I'm glad that you liked it (and thank you as well for your commendation on the Wizzley forum).

They are both fascinating stories; and both ended up with people under the waves. Atlantis is looking much less like a myth now that the remains of an ancient civilization have been found in a destroyed island north of Crete.

mandeesears on 03/31/2012

I have always been fascinated by two stories --the Titanic and Atlantis. One is true, one may be a myth but my fascination is still there. I enjoyed your article immensely.

JoHarrington on 03/29/2012

I know! As soon as someone finally gives me that time machine, I'm going back and fetching them off!

JoHarrington on 03/27/2012

Thank you very much. <3

JoHarrington on 03/26/2012

Glad to hear it, Sheri! As an historian, I'm fascinated by the whole timing of this. Had it gone down a decade earlier or later, then we probably wouldn't be talking about it today. At least in the way that we are. It chose the perfect historical moment to sink.

Sheri_Oz on 03/26/2012

This is brilliant!!! I learned so much here and you had me enthralled at every sentence.
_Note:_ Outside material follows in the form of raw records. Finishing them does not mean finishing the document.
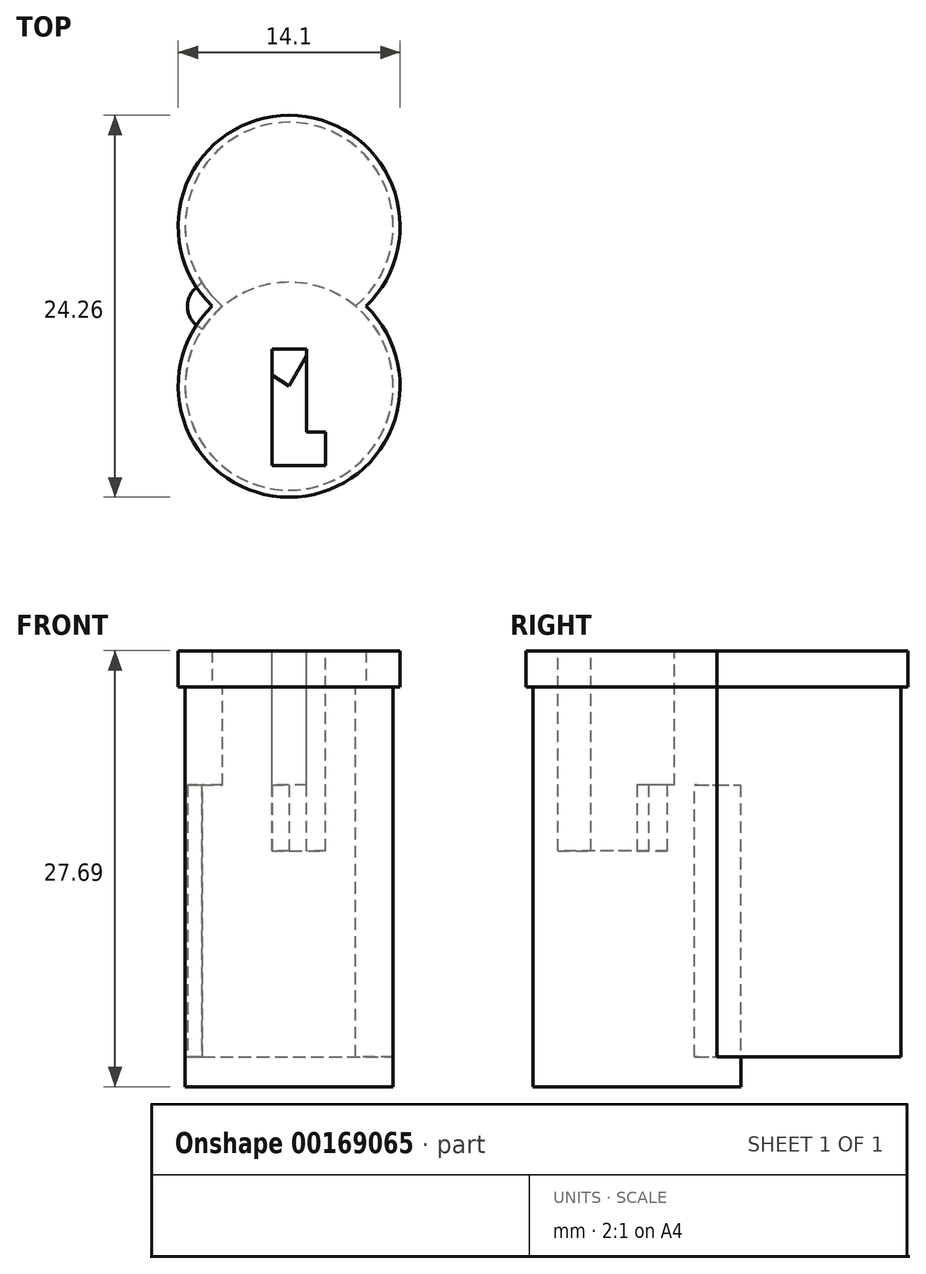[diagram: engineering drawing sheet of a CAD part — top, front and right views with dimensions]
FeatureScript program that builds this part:
annotation { "Feature Type Name" : "Feature", "Feature Type Description" : "" }
export const myFeature = defineFeature(function(context is Context, id is Id, definition is map)
    precondition{}
    {
        {
            var Q0;
            Q0=qCreatedBy(makeId("Top.planeOp"),FACE);
            var sketch = newSketch(context, id + "F0", { "sketchPlane" : qUnion([Q0])});
            skCircle(sketch, "E0", {"center": v(0, 5.08) * mm, "radius": 7.05 * mm});
            skCircle(sketch, "E1", {"center": v(0, -5.08) * mm, "radius": 7.05 * mm});
            skLineSegment(sketch, "E2", {"start": v(0, 5.08) * mm, "end": v(0, -5.08) * mm, "construction": true});
            skSolve(sketch);
        }
        {
            var Q0;
            Q0 = qSketchRegion(id + "F0", true);
            extrude(context, id + "F1", {"entities" : qUnion([Q0]), "depth" : 2.3 * mm});
        }
        {
            var Q0;
            Q0=makeQuery(id+"F1.opExtrude","CAP_FACE",FACE,{"disambiguationData":[OSD([sQuery(id+"F0.wireOp",EDGE,"E0"),sQuery(id+"F0.wireOp",EDGE,"E1")])],"isStart":true});
            var sketch = newSketch(context, id + "F2", { "sketchPlane" : qUnion([Q0])});
            skCircle(sketch, "E3", {"center": v(0, 5.08) * mm, "radius": 6.6 * mm});
            skCircle(sketch, "E4", {"center": v(0, -5.08) * mm, "radius": 6.6 * mm});
            skSolve(sketch);
        }
        {
            var Q0;
            Q0 = qSketchRegion(id + "F2", true);
            extrude(context, id + "F3", {"entities" : qUnion([Q0]), "operationType" : NewBodyOperationType.ADD, "depth" : 23.5 * mm});
        }
        {
            var Q0;
            Q0=makeQuery(id+"F1.opExtrude","CAP_FACE",FACE,{"disambiguationData":[OSD([sQuery(id+"F0.wireOp",EDGE,"E0"),sQuery(id+"F0.wireOp",EDGE,"E1")])],"isStart":false});
            var sketch = newSketch(context, id + "F4", { "sketchPlane" : qUnion([Q0])});
            skLineSegment(sketch, "E5", {"start": v(-1.07, -2.7) * mm, "end": v(-1.07, -10.11) * mm});
            skLineSegment(sketch, "E6", {"start": v(-1.07, -10.11) * mm, "end": v(2.33, -10.11) * mm});
            skLineSegment(sketch, "E7", {"start": v(2.33, -10.11) * mm, "end": v(2.33, -8) * mm});
            skLineSegment(sketch, "E8", {"start": v(2.33, -8) * mm, "end": v(1.12, -8) * mm});
            skLineSegment(sketch, "E9", {"start": v(1.12, -2.7) * mm, "end": v(-1.07, -2.7) * mm});
            skLineSegment(sketch, "E10", {"start": v(1.12, -2.7) * mm, "end": v(1.12, -8) * mm});
            skSolve(sketch);
        }
        {
            var Q0;
            Q0 = qSketchRegion(id + "F4", true);
            extrude(context, id + "F5", {"entities" : qUnion([Q0]), "operationType" : NewBodyOperationType.REMOVE, "oppositeDirection" : true, "depth" : 12.7 * mm});
        }
        {
            var Q0;
            Q0=makeQuery(id+"F3.opExtrude","CAP_FACE",FACE,{"disambiguationData":[OSD([sQuery(id+"F2.wireOp",EDGE,"E3"),sQuery(id+"F2.wireOp",EDGE,"E4")])],"isStart":false});
            var sketch = newSketch(context, id + "F6", { "sketchPlane" : qUnion([Q0])});
            skCircle(sketch, "E11", {"center": v(0, 5.08) * mm, "radius": 6.6 * mm});
            skArc(sketch, "E12.0", {"start": v(4.22, 0) * mm, "mid": v(0, 11.68) * mm, "end": v(-4.22, 0) * mm, "construction": true});
            skSolve(sketch);
        }
        {
            var Q0;
            Q0 = qSketchRegion(id + "F6", true);
            extrude(context, id + "F7", {"entities" : qUnion([Q0]), "operationType" : NewBodyOperationType.ADD, "depth" : 1.9 * mm});
        }
        {
            var Q0;
            Q0=makeQuery(id+"F3.opExtrude","CAP_FACE",FACE,{"disambiguationData":[OSD([sQuery(id+"F2.wireOp",EDGE,"E3"),sQuery(id+"F2.wireOp",EDGE,"E4")])],"isStart":false});
            var sketch = newSketch(context, id + "F8", { "sketchPlane" : qUnion([Q0])});
            skArc(sketch, "E13", {"start": v(-6.01, -1.07) * mm, "mid": v(-1.07, -3.46) * mm, "end": v(4.3, -2.37) * mm});
            skLineSegment(sketch, "E14", {"start": v(4.3, -2.37) * mm, "end": v(0, 5.08) * mm});
            skLineSegment(sketch, "E15", {"start": v(-5.8, 1.25) * mm, "end": v(0, 5.08) * mm});
            skPoint(sketch, "E16.visualSharp", {"position": v(-7.18, 0.34) * mm});
            skArc(sketch, "E16.filletArc", {"start": v(-5.8, 1.25) * mm, "mid": v(-6.46, 0.14) * mm, "end": v(-6.01, -1.07) * mm});
            skLineSegment(sketch, "E17", {"start": v(-4.97, 0) * mm, "end": v(0, 0) * mm});
            skLineSegment(sketch, "E18", {"start": v(0, 5.08) * mm, "end": v(0, 0) * mm, "construction": true});
            skLineSegment(sketch, "E19", {"start": v(-6.47, 7.8) * mm, "end": v(-6.47, -6.08) * mm, "construction": true});
            skSolve(sketch);
        }
        {
            var Q0;
            Q0 = qSketchRegion(id + "F8", true);
            extrude(context, id + "F9", {"entities" : qUnion([Q0]), "operationType" : NewBodyOperationType.ADD, "oppositeDirection" : true, "depth" : 17.25 * mm});
        }
    });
JoHarrington on 03/25/2012

Thank you very much! *takes a bow* I've just added in a link to your excellent Wizzle on Frank Millet too.

Mladen on 03/25/2012

Great article on very interesting subject. Hundred years passed and it is still one of the most famous stories. And now we have Titanic in 3D. Who would imagine that. :)
You did excellent job here with this 100th article of yours! Congrats!